The coronavirus pandemic sent a wrecking ball through the plans of businesses nationwide when lockdown began in March. But as building paused for SEH French Construction, production levels hit new heights as the company prepared for the future by recruiting talent from a generation whose career plans might have been curbed by COVID-19.
SEH French Construction’s sites were temporarily shut in March when lockdown measures were put in place. With workers furloughed, sites closed and plans on hold, construction companies across the country feared for the future of their industry and projects.
But, with an innovative attitude that shines through in their striking builds, Ipswich-based SEH French Construction harnessed this interruption as an opportunity to bolster their workforce with two new apprentices for a rapid recovery when sites re-opened.
After being inspired by his quantity surveyor father, George Page had an interview with SEH French Construction in February for a carpentry and joinery apprenticeship. When lockdown was announced just weeks after, the company kept their eye on George’s talents to recruit him as soon as work on their sites resumed.
“When news of coronavirus began to trickle into the country, we wondered whether we were going to end up in a tricky situation as we knew we’d found a great young man in George”, explained Neil Pryke, contracts manager at SEH French Construction.
“But time didn’t just stand still for us. We kept moving and we were delighted to bring such a young talent on board.”
The pandemic has had a huge impact on businesses across all sectors with many working from home or furloughed and some losing their jobs. March 2020 also signalled the beginning of an uphill struggle between young people and the careers they had spent their teenage years aiming to set in motion.
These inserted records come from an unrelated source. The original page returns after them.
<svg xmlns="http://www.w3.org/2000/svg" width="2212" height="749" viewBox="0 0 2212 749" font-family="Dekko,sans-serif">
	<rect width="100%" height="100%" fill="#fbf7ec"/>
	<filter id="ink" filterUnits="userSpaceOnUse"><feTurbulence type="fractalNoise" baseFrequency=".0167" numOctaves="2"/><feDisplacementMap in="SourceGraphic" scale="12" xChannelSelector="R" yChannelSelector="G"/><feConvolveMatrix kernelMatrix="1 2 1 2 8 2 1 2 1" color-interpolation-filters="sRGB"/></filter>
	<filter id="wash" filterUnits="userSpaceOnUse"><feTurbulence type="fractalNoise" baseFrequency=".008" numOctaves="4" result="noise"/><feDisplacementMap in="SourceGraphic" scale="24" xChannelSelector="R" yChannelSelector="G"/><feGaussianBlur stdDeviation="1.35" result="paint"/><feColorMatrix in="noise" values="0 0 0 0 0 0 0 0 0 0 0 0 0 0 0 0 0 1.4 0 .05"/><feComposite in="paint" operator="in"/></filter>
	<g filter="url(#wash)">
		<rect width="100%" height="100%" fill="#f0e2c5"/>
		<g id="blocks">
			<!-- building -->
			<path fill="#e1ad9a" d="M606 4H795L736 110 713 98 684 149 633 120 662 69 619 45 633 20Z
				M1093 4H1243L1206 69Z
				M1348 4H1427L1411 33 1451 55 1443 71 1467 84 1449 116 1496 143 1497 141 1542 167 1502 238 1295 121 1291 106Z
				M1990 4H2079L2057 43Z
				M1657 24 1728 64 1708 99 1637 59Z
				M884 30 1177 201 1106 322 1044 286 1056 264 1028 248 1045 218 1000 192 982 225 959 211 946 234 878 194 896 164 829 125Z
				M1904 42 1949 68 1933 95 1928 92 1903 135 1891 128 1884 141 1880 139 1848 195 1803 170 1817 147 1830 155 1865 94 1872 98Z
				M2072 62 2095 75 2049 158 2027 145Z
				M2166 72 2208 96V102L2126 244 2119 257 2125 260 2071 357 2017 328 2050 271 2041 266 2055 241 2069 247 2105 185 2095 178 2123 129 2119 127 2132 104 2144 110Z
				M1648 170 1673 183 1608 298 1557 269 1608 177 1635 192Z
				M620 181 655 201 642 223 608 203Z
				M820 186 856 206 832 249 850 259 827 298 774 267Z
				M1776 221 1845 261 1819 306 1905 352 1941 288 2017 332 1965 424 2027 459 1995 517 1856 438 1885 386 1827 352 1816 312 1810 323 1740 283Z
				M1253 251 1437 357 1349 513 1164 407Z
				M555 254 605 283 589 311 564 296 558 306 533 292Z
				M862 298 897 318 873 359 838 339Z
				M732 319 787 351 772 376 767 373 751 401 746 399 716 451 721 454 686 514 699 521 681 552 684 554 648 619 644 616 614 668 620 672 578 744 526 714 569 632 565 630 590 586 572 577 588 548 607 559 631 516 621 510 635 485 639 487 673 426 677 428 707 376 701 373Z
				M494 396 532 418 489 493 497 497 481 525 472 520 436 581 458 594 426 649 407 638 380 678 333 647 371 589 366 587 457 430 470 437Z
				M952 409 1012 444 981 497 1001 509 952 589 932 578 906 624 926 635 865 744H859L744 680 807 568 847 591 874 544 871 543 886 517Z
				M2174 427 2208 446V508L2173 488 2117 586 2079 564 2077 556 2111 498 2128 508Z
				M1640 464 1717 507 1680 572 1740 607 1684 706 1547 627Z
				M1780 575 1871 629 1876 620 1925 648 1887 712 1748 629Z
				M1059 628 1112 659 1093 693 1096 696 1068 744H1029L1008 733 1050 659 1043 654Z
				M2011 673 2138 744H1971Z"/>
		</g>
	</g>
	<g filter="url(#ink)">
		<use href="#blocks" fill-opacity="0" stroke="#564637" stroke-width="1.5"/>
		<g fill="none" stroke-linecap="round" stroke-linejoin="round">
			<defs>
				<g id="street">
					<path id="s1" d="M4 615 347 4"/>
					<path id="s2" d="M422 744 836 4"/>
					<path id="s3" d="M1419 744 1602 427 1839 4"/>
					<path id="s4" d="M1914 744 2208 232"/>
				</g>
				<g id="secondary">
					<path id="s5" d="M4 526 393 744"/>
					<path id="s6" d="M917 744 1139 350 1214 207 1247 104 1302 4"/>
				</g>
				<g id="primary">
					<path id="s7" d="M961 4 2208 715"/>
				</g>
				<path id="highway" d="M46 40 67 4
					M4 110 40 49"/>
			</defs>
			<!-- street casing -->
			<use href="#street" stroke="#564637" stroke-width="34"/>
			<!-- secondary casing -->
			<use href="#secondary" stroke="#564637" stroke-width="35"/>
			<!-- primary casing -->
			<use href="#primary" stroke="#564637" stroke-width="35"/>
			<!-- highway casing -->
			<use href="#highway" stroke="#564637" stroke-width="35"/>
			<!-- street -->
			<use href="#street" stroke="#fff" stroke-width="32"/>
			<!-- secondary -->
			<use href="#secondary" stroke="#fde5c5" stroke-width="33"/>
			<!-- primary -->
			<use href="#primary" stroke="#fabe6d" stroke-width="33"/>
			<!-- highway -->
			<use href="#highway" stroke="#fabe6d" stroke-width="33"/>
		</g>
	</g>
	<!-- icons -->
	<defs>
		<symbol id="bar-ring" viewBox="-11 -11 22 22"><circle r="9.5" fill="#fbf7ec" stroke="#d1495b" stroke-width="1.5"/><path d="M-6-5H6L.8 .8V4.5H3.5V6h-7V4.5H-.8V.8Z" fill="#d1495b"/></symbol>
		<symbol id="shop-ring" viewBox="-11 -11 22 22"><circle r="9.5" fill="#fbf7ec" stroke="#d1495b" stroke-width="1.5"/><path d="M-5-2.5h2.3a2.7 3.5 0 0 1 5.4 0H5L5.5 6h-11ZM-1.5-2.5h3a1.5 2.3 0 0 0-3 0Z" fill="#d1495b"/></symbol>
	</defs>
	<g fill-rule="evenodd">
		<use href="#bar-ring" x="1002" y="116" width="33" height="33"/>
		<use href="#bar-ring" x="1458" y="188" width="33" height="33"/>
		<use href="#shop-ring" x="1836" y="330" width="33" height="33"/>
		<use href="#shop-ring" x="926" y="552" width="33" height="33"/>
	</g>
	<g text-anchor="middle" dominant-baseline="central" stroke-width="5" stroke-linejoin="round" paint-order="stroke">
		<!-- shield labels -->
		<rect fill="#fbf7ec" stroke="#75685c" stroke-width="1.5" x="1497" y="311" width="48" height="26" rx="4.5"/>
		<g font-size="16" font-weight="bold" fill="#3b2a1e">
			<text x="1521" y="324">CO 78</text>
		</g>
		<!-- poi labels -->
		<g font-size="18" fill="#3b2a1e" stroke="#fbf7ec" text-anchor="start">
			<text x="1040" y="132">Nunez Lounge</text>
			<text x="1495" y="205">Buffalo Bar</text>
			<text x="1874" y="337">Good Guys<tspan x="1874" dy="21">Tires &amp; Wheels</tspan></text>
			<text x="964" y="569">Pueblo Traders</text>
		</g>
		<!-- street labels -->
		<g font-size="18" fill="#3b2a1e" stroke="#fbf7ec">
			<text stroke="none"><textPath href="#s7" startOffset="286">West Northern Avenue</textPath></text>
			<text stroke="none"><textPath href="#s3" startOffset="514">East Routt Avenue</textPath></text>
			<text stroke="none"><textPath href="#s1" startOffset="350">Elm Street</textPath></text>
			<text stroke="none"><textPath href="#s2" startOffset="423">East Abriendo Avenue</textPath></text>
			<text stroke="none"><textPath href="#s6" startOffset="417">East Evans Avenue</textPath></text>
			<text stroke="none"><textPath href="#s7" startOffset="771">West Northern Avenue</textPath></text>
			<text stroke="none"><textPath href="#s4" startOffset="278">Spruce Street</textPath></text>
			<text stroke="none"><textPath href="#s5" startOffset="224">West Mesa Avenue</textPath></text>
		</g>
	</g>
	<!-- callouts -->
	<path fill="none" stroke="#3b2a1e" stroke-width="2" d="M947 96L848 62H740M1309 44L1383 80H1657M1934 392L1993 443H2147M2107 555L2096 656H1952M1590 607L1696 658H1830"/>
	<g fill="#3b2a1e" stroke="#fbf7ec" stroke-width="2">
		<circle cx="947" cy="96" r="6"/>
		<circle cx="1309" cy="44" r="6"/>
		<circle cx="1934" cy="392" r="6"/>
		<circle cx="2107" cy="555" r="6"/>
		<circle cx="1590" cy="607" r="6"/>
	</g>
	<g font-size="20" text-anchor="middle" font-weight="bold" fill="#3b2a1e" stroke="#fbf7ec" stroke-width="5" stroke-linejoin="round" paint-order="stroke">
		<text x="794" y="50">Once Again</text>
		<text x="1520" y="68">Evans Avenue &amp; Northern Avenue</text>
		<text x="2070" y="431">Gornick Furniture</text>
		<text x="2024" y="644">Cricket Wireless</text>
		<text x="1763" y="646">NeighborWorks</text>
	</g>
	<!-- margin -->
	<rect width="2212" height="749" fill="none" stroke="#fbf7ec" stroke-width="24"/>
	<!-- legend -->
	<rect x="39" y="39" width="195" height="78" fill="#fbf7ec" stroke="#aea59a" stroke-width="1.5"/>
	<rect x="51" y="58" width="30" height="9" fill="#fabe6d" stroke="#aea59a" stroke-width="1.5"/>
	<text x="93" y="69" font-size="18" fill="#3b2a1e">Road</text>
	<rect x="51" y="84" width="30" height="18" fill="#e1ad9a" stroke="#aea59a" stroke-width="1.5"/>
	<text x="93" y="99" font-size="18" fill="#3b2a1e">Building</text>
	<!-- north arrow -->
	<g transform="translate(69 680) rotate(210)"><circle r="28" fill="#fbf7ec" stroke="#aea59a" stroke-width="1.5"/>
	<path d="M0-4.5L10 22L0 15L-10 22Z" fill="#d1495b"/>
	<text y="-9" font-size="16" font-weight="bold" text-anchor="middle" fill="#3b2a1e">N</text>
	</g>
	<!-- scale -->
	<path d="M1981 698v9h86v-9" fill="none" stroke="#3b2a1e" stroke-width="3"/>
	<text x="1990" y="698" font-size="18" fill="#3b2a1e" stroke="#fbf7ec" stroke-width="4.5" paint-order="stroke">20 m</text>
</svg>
Another of SEH French Construction’s new apprentices, Sam Piotrowski explains that he had struggled to find a suitable apprenticeship for months before lockdown was enforced. Despite the circumstances, SEH French remained committed to giving Sam the chance he needed.
He said: “I completed my Level 1 and Level 2 bricklaying courses at Suffolk New College and tried to find an apprenticeship straight after I left. I had no luck, worked in supermarkets for a while and then found some short-term labouring work.
“I signed up to TrAC, an apprenticeships scheme, and eventually they led me to SEH French. “Lockdown paused the process, but the company offered me an interview as soon as lockdown was lifted. I owe a lot to SEH French Construction for putting their faith in me at such a difficult time.”
>When Chancellor Rishi Sunak announced the government’s Kickstart apprenticeships scheme in July, it was billed as a golden ticket for young workers. Companies created jobs that, once filled, aided their recovery while young people received the money and training needed to kickstart both their careers and adult lives.
Neil, who began his career as a carpenter, believes that apprenticeships are not just a step on the ladder, but a vital ingredient to the success of the construction industry.
He said: “Apprentices are hugely important for us as a company; they are the future of the company. 99% of the personnel running our sites come from a background as a trainee.
“I stood in the same shoes as George 35 years ago. Paul Rodwell, one of our directors, was a trainee carpenter, too. It’s important to bring in fresh talent but also to nurture that talent and carry on our high standards, as we hope that one day we’ll be sitting talking to George and Sam as site managers.”
In the haze of lockdown, businesses would have been forgiven for coming to a standstill as the country came to terms with its bizarre new reality. But director Simon Girling explains that he and the rest of the SEH French team remained calm in the face of adversity and are now reaping the rewards of their planning.
He added: “Although our sites were closed, we all remained so busy.
“It became a case of maintaining the structure of the company and not losing sight of our priorities, one of which has always been recruiting the most talented young people we can find.
“Now we have two great young people working for us at a time when many people have lost jobs or work. We have strengthened the company during those tough times, and we feel lucky and delighted to have been able to do so.”
Although young people may feel the effects of the pandemic on their careers for many years to come, SEH French Construction are a welcome reminder that their potential is paramount to the country’s route to recovery.